◆ Task objective
Set down the lines of the records from the line with "Servostecker Bausatz, JR kompatible (10)" to the line with "sostener esta batalla democrática. Cada", both included, reproducing them word for word. Leave the pictures out of your answer.

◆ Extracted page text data

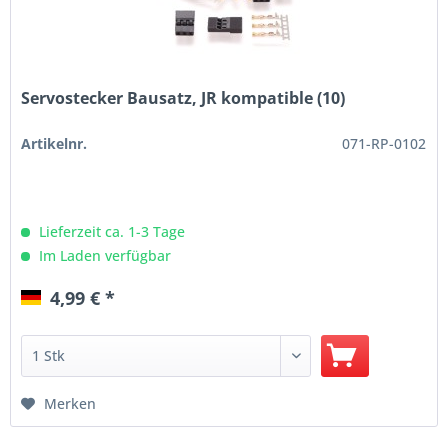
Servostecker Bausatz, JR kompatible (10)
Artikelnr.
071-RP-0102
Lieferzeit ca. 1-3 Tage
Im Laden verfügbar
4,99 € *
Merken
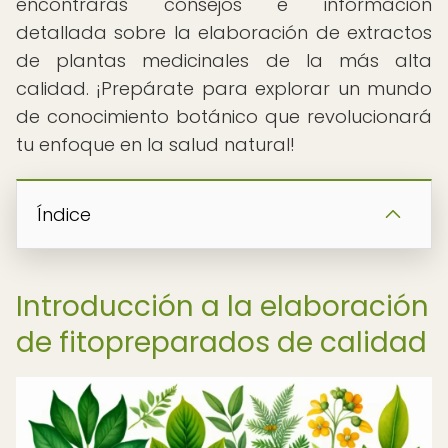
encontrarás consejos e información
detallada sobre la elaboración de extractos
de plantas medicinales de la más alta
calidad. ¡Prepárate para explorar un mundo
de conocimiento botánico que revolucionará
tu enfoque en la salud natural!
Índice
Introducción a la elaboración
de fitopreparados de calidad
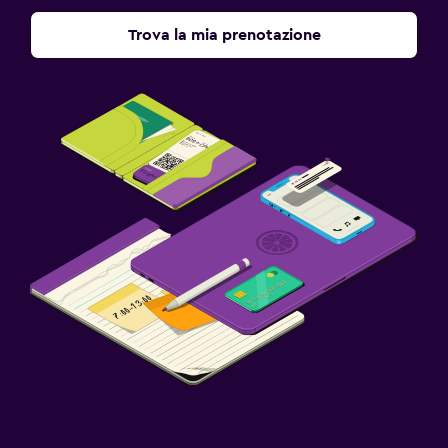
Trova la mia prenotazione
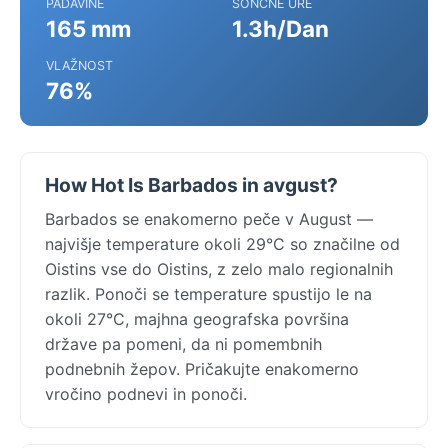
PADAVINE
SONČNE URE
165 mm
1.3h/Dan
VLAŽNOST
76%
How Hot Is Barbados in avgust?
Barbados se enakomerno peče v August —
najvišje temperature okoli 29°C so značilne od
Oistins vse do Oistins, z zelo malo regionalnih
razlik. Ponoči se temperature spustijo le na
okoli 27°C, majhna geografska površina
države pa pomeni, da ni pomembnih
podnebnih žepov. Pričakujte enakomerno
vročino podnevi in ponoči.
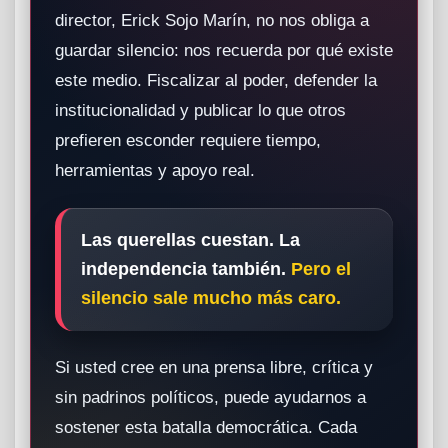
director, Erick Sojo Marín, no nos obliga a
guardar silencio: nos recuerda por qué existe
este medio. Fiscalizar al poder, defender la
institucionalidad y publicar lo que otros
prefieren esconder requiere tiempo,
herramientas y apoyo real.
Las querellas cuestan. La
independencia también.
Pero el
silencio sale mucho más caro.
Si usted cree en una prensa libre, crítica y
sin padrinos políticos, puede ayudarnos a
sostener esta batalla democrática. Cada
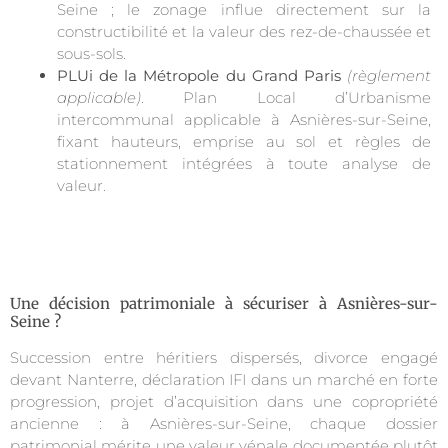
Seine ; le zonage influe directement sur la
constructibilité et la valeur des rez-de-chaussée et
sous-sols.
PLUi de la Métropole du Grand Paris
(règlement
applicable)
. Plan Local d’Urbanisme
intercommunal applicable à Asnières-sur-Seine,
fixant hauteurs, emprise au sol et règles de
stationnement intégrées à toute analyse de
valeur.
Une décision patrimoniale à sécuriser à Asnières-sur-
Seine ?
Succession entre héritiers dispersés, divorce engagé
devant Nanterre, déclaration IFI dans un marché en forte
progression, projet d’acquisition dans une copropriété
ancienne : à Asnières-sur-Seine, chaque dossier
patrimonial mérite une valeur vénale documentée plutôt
---
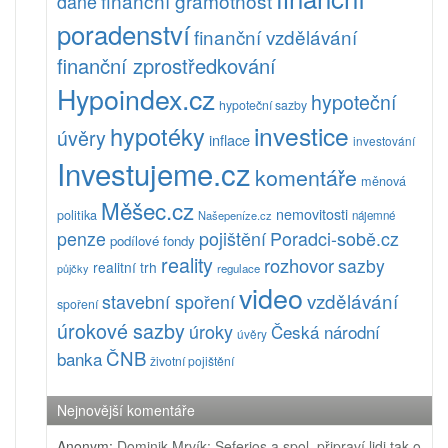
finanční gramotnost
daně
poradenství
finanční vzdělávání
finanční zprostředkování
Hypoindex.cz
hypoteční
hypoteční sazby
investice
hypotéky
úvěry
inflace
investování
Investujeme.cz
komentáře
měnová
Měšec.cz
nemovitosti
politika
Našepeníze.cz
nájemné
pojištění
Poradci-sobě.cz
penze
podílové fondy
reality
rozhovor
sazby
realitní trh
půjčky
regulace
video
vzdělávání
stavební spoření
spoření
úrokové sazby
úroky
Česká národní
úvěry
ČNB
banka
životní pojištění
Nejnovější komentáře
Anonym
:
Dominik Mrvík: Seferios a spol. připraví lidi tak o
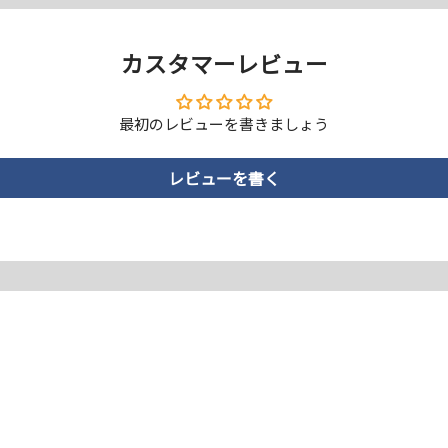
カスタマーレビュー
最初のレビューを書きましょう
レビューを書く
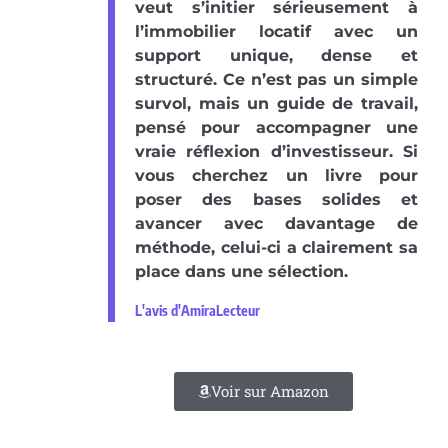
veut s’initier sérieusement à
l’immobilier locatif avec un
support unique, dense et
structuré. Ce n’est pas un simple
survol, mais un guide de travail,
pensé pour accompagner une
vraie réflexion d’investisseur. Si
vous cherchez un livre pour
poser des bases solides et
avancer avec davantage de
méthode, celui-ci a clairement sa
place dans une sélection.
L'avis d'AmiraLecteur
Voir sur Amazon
* * *
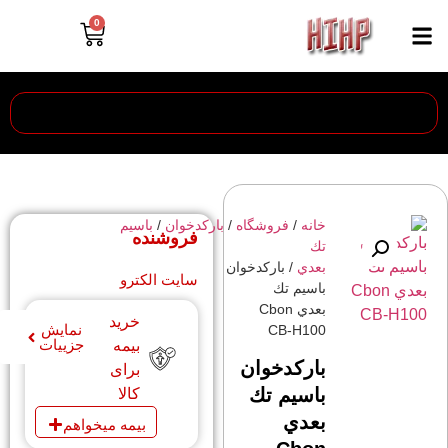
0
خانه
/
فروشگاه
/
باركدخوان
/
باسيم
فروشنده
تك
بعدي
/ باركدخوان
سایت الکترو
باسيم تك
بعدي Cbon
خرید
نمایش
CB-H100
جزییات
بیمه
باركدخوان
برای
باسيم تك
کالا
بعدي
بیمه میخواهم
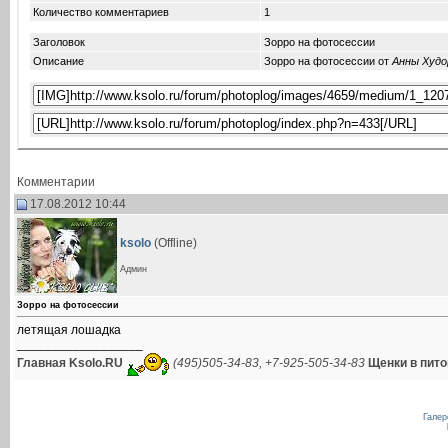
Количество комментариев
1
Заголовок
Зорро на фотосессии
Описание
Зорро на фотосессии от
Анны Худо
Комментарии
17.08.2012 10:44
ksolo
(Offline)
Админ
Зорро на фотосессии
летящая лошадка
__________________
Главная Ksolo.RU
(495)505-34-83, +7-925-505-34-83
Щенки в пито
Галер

◆ Exercise result
Servostecker Bausatz, JR kompatible (10)
Artikelnr.
071-RP-0102
Lieferzeit ca. 1-3 Tage
Im Laden verfügbar
4,99 € *
Merken
encontrarás consejos e información
detallada sobre la elaboración de extractos
de plantas medicinales de la más alta
calidad. ¡Prepárate para explorar un mundo
de conocimiento botánico que revolucionará
tu enfoque en la salud natural!
Índice
Introducción a la elaboración
de fitopreparados de calidad
Trova la mia prenotazione
PADAVINE
SONČNE URE
165 mm
1.3h/Dan
VLAŽNOST
76%
How Hot Is Barbados in avgust?
Barbados se enakomerno peče v August —
najvišje temperature okoli 29°C so značilne od
Oistins vse do Oistins, z zelo malo regionalnih
razlik. Ponoči se temperature spustijo le na
okoli 27°C, majhna geografska površina
države pa pomeni, da ni pomembnih
podnebnih žepov. Pričakujte enakomerno
vročino podnevi in ponoči.
director, Erick Sojo Marín, no nos obliga a
guardar silencio: nos recuerda por qué existe
este medio. Fiscalizar al poder, defender la
institucionalidad y publicar lo que otros
prefieren esconder requiere tiempo,
herramientas y apoyo real.
Las querellas cuestan. La
independencia también.
Pero el
silencio sale mucho más caro.
Si usted cree en una prensa libre, crítica y
sin padrinos políticos, puede ayudarnos a
sostener esta batalla democrática. Cada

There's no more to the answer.